Data entries:
........
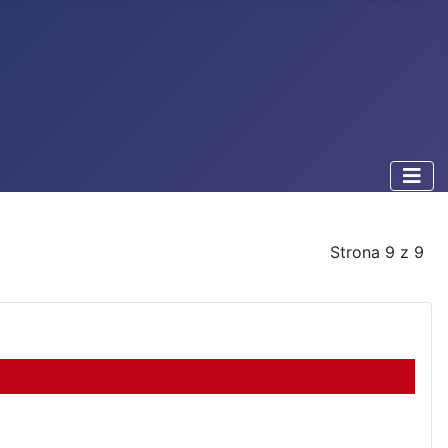
Strona 9 z 9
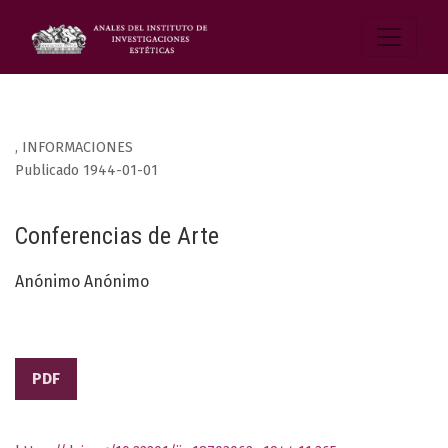
,
INFORMACIONES
Publicado 1944-01-01
Conferencias de Arte
Anónimo Anónimo
PDF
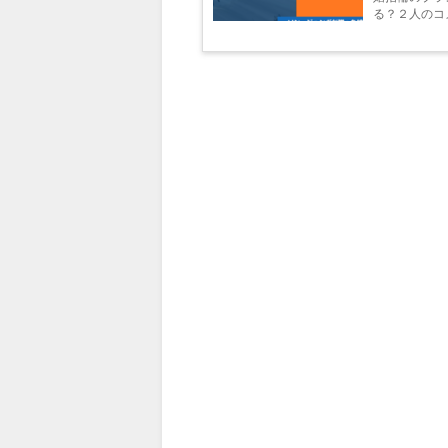
る？２人のコメ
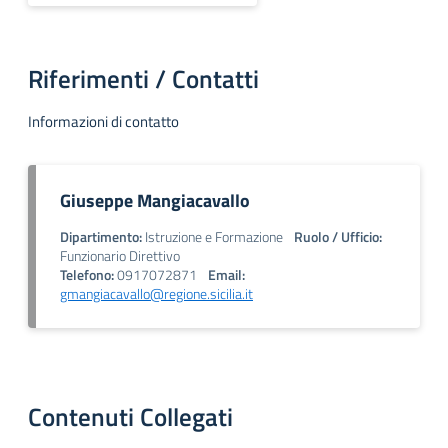
Riferimenti / Contatti
Informazioni di contatto
Giuseppe Mangiacavallo
Dipartimento:
Istruzione e Formazione
Ruolo / Ufficio:
Funzionario Direttivo
Telefono:
0917072871
Email:
gmangiacavallo@regione.sicilia.it
Contenuti Collegati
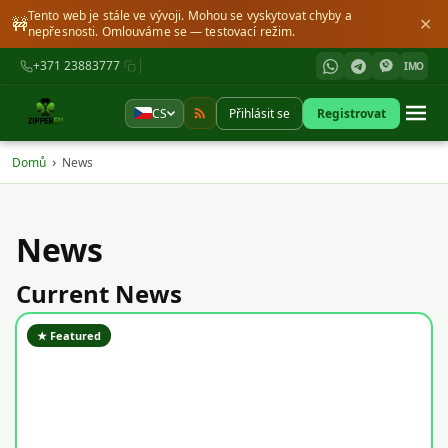
Tento web je stále ve vývoji. Mohou se vyskytovat chyby a
🚧
✕
nepřesnosti. Omlouváme se — testovací režim.
+371 23883777
IMO
CS
Přihlásit se
Registrovat
›
Domů
News
News
Current News
★ Featured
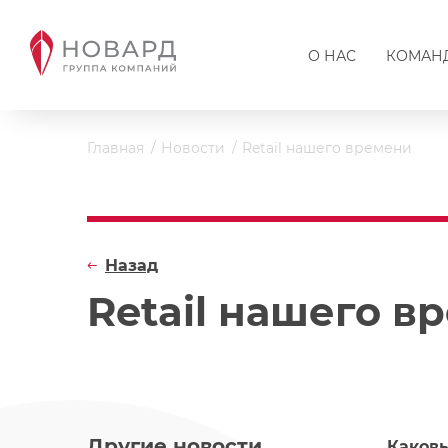
О НАС
КОМАН
Главная
Новости
Retail нашего времени
Назад
Retail нашего в
Другие новости
Каковы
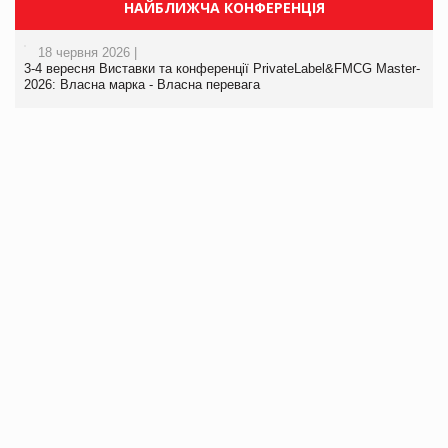
НАЙБЛИЖЧА КОНФЕРЕНЦІЯ
18 червня 2026 |
3-4 вересня Виставки та конференції PrivateLabel&FMCG Master-
2026: Власна марка - Власна перевага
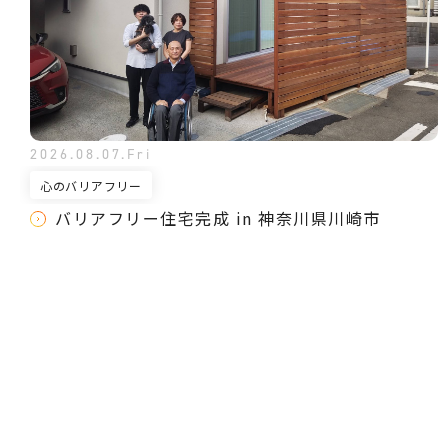
2026.08.07.Fri
心のバリアフリー
バリアフリー住宅完成 in 神奈川県川崎市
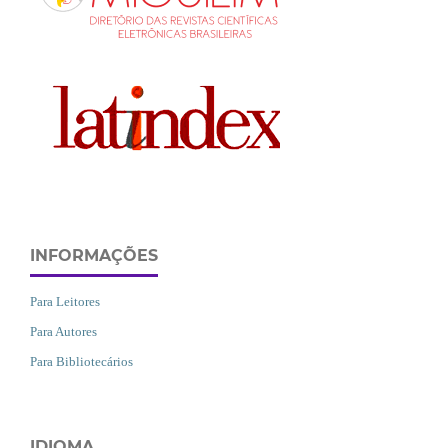
INFORMAÇÕES
Para Leitores
Para Autores
Para Bibliotecários
IDIOMA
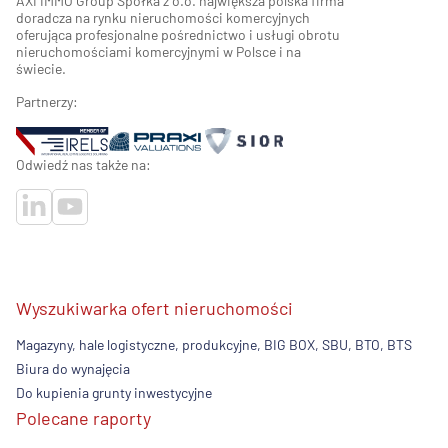
AXI IMMO Group Spółka z o.o. największa polska firma
doradcza na rynku nieruchomości komercyjnych
oferująca profesjonalne pośrednictwo i usługi obrotu
nieruchomościami komercyjnymi w Polsce i na
świecie.
Partnerzy:
Odwiedź nas także na:
Wyszukiwarka ofert nieruchomości
Magazyny, hale logistyczne, produkcyjne, BIG BOX, SBU, BTO, BTS
Biura do wynajęcia
Do kupienia grunty inwestycyjne
Polecane raporty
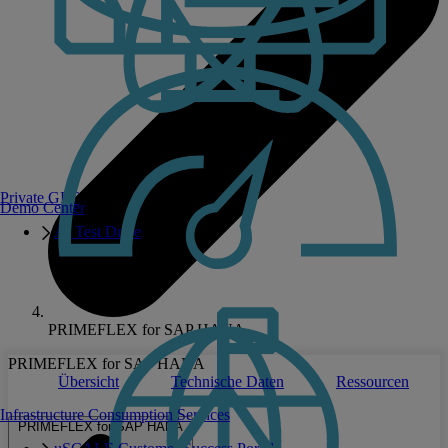
Private GPT
Demo Center
AI Test Drive
PRIMEFLEX for SAP HANA
PRIMEFLEX for SAP HANA
Übersicht
Technische Daten
Ressourcen
Infrastructure Consumption Services
PRIMEFLEX for SAP HANA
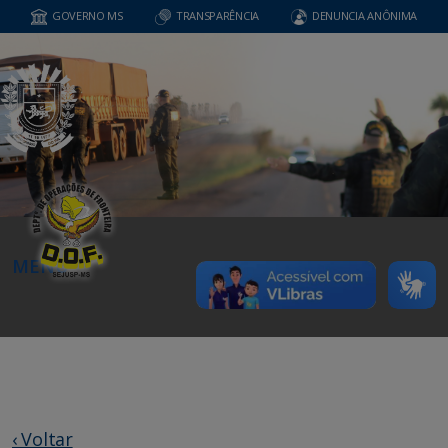
GOVERNO MS
TRANSPARÊNCIA
DENUNCIA ANÔNIMA
MENU
‹ Voltar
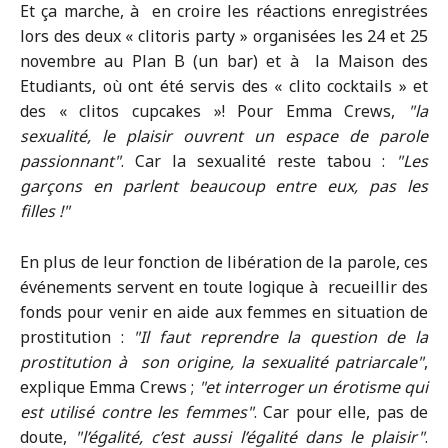
Et ça marche, à en croire les réactions enregistrées
lors des deux « clitoris party » organisées les 24 et 25
novembre au Plan B (un bar) et à la Maison des
Etudiants, où ont été servis des « clito cocktails » et
des « clitos cupcakes »! Pour Emma Crews,
la
sexualité, le plaisir ouvrent un espace de parole
passionnant
. Car la sexualité reste tabou :
Les
garçons en parlent beaucoup entre eux, pas les
filles !
En plus de leur fonction de libération de la parole, ces
événements servent en toute logique à recueillir des
fonds pour venir en aide aux femmes en situation de
prostitution :
Il faut reprendre la question de la
prostitution à son origine, la sexualité patriarcale
,
explique Emma Crews ;
et interroger un érotisme qui
est utilisé contre les femmes
. Car pour elle, pas de
doute,
l’égalité, c’est aussi l’égalité dans le plaisir
.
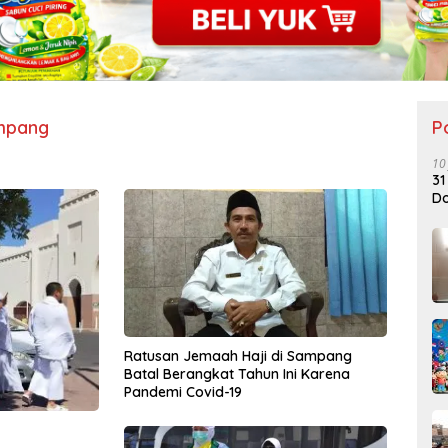
mpang
P
10
31
Do
Ratusan Jemaah Haji di Sampang
Batal Berangkat Tahun Ini Karena
Pandemi Covid-19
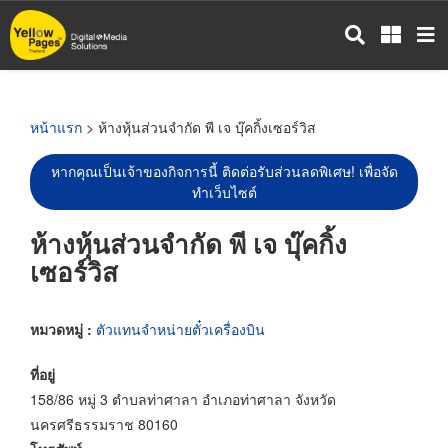
ข้าม
ไป
ยัง
เนื้อหา
หลัก
หน้าแรก
> ห้างหุ้นส่วนจำกัด พี เจ บุ๊คกิ้งเซอร์วิส
หากคุณเป็นเจ้าของกิจการนี้ ติดต่อรับส่วนลดพิเศษ! เพื่อจัด
ทำเว็บไซต์
ห้างหุ้นส่วนจำกัด พี เจ บุ๊คกิ้ง
เซอร์วิส
หมวดหมู่ :
ตัวแทนจำหน่ายตั๋วเครื่องบิน
ที่อยู่
158/86 หมู่ 3 ตำบลท่าศาลา อำเภอท่าศาลา จังหวัด
นครศรีธรรมราช 80160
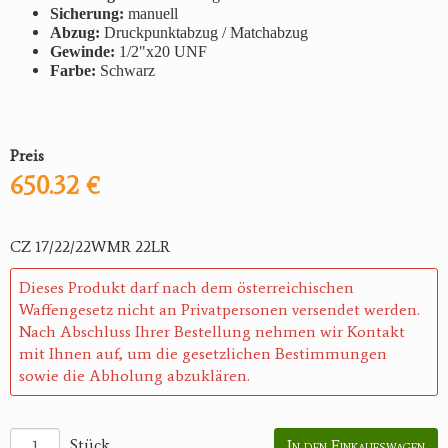
Sicherung:
manuell
Abzug:
Druckpunktabzug / Matchabzug
Gewinde:
1/2"x20 UNF
Farbe:
Schwarz
Preis
650.32 €
CZ 17/22/22WMR 22LR
Dieses Produkt darf nach dem österreichischen
Waffengesetz nicht an Privatpersonen versendet werden.
Nach Abschluss Ihrer Bestellung nehmen wir Kontakt
mit Ihnen auf, um die gesetzlichen Bestimmungen
sowie die Abholung abzuklären.
Stück
In den Einkaufswagen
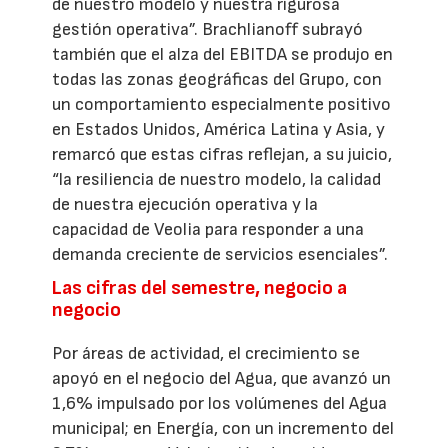
de nuestro modelo y nuestra rigurosa
gestión operativa”. Brachlianoff subrayó
también que el alza del EBITDA se produjo en
todas las zonas geográficas del Grupo, con
un comportamiento especialmente positivo
en Estados Unidos, América Latina y Asia, y
remarcó que estas cifras reflejan, a su juicio,
“la resiliencia de nuestro modelo, la calidad
de nuestra ejecución operativa y la
capacidad de Veolia para responder a una
demanda creciente de servicios esenciales”.
Las cifras del semestre, negocio a
negocio
Por áreas de actividad, el crecimiento se
apoyó en el negocio del Agua, que avanzó un
1,6% impulsado por los volúmenes del Agua
municipal; en Energía, con un incremento del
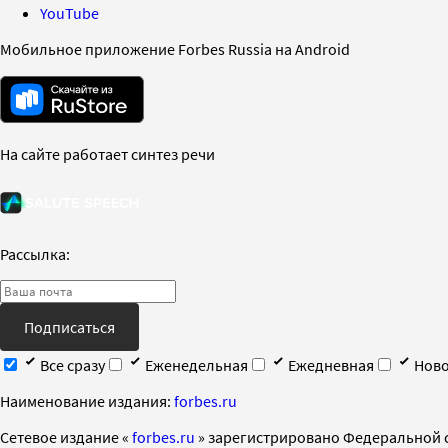
YouTube
Мобильное приложение Forbes Russia на Android
На сайте работает синтез речи
Рассылка:
Подписаться
Все сразу
Еженедельная
Ежедневная
Ново
Наименование издания:
forbes.ru
Cетевое издание «
forbes.ru
» зарегистрировано Федеральной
........
## Your objective:
Please gather every line above that contains the word "sexualité". Matching is case-sensitive.

## Worked solution:
sexualité, le plaisir ouvrent un espace de parole
. Car la sexualité reste tabou :
prostitution à son origine, la sexualité patriarcale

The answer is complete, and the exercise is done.